Photo:
IISD/Mike Muzurakis
MONTREAL, Canada, Sept 10 - The Intergovernmental Panel on Climate Change (IPCC) has agreed the outline of its next comprehensive scientific assessment of climate change, the IPCC Sixth Assessment Report (AR6).
At a Session of the Panel in Montreal, Canada, the IPCC agreed the outlines of the three working group contributions to AR6, which will all be delivered in 2021. The next step for the IPCC is to invite nominations through Governments and observers organizations for authors from among the international research community, who will prepare the report.
“The agreed outline combines scientific expertise across a range of disciplines with policymakers’ priorities. It will allow IPCC authors to prepare a comprehensive, balanced and objective assessment of our knowledge of climate change that is relevant to policymakers at all levels and in all regions,” said IPCC Chair Hoesung Lee.
The draft outlines had been prepared following a scientific scoping meeting in May held in Addis Ababa, Ethiopia. At the meeting in Montreal, representatives of the IPCC’s 195 member governments discussed this draft and agreed on a final outline.
The IPCC includes three working groups: Working Group I assesses the physical science basis of climate change; Working Group II is responsible for impacts, adaptation and vulnerability; and Working Group III assesses the mitigation of climate change. It also includes a Task Force on National Greenhouse Gas Inventories that focuses on developing internationally agreed methodologies for calculating and reporting greenhouse gas emissions.

------------------------------------------------

→ **Challenge 1**: Rewrite everything in the IPCC article from "The IPCC includes" down to "greenhouse gas emissions.", changing "mitigation" to "reduction".
→ **Challenge 2**: Carry on writing the IPCC article from the point where it stops.

→ **Raw data**:
------------------------------------------------

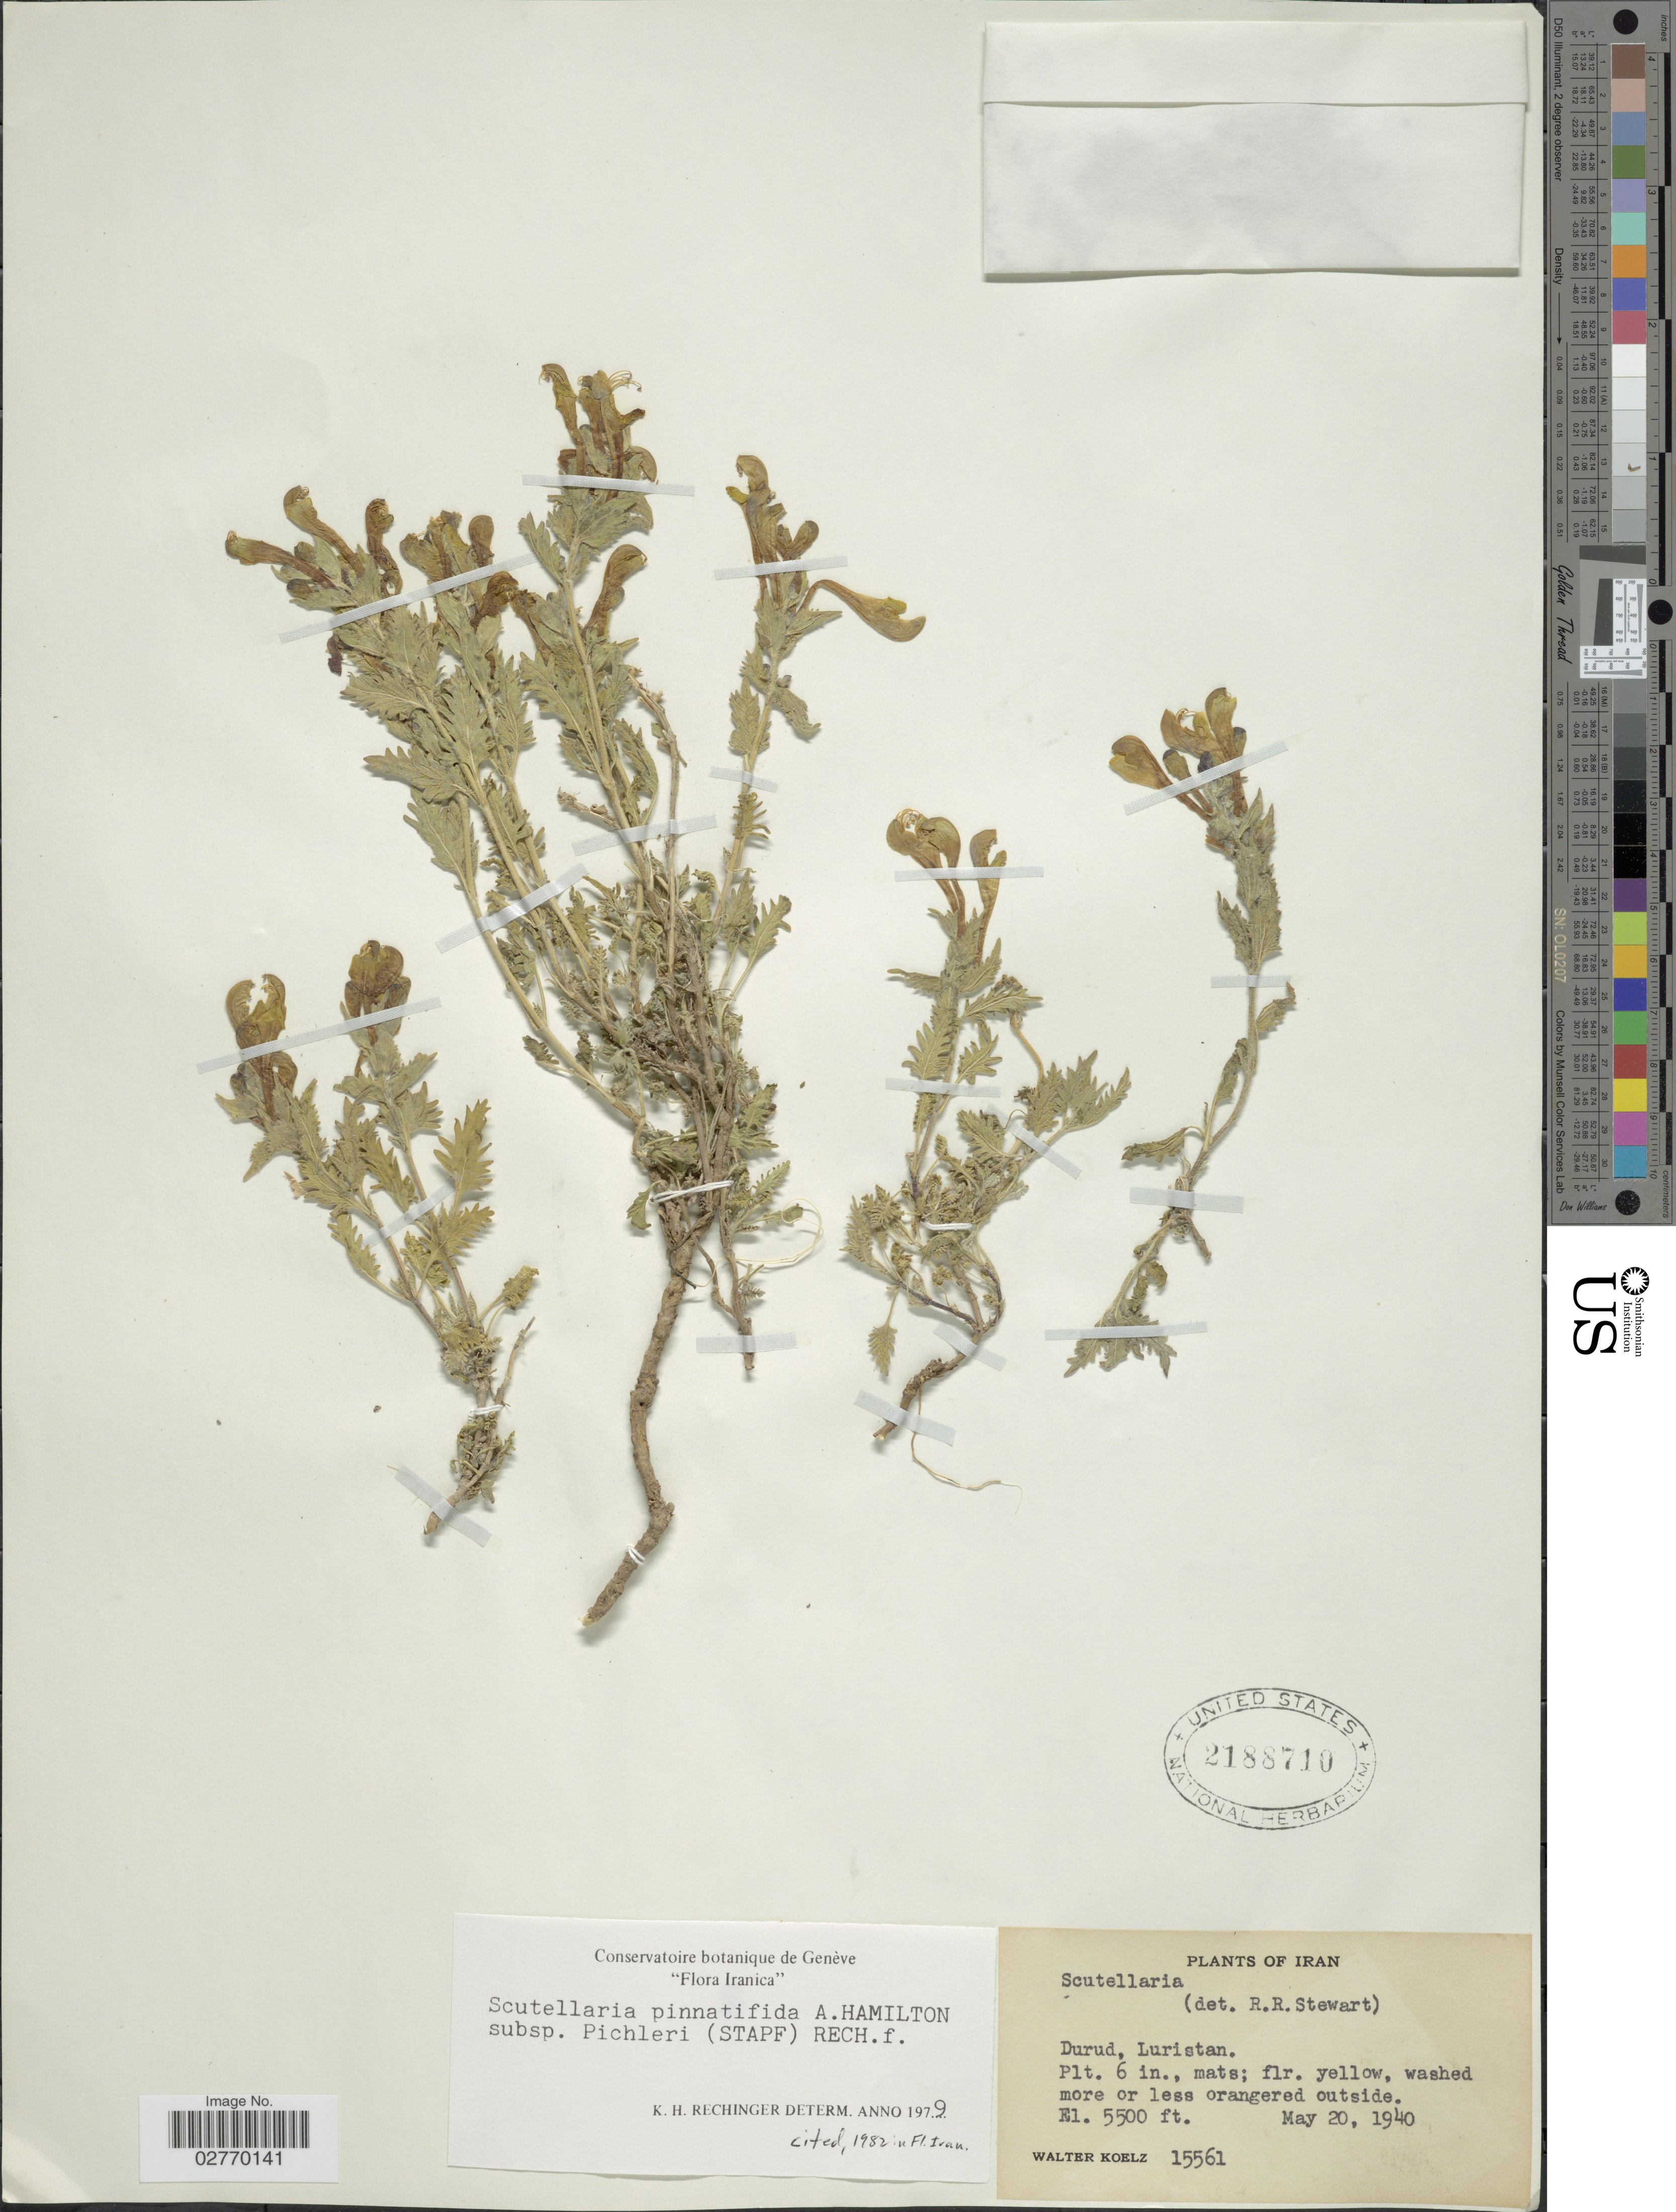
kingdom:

------------------------------------------------

→ **Written answer 1**:
The IPCC includes three working groups: Working Group I assesses the physical science basis of climate change; Working Group II is responsible for impacts, adaptation and vulnerability; and Working Group III assesses the reduction of climate change. It also includes a Task Force on National Greenhouse Gas Inventories that focuses on developing internationally agreed methodologies for calculating and reporting greenhouse gas emissions.

→ **Written answer 2**:
The outline of the Synthesis Report, the final instalment of AR6, will be agreed in 2019. The Synthesis Report will integrate the three working group contributions and the Special Reports produced during the AR6 cycle. It will be finalized in April 2022.
The agreed outlines, subject to final copy edits, are available now on the IPCC website. The decisions on the outline were taken at the 46th Session of the IPCC, held in Montreal, on 6-10 September 2017, and hosted by the Government of Canada. The full agenda and documents can be found here: http://ipcc.ch/scripts/_session_template.php?page=_46ipcc.htm.
Among other business in Montreal the IPCC also considered options for strengthening the financial stability of the IPCC and for aligning its work with the global stocktake cycles of the United Nations Framework Convention on Climate Change.
For more information, contact:
IPCC Press Office, Email: ipcc-media@wmo.int
Werani Zabula, +41 22 730 8120 or +41 79 704 2459 (in Montreal)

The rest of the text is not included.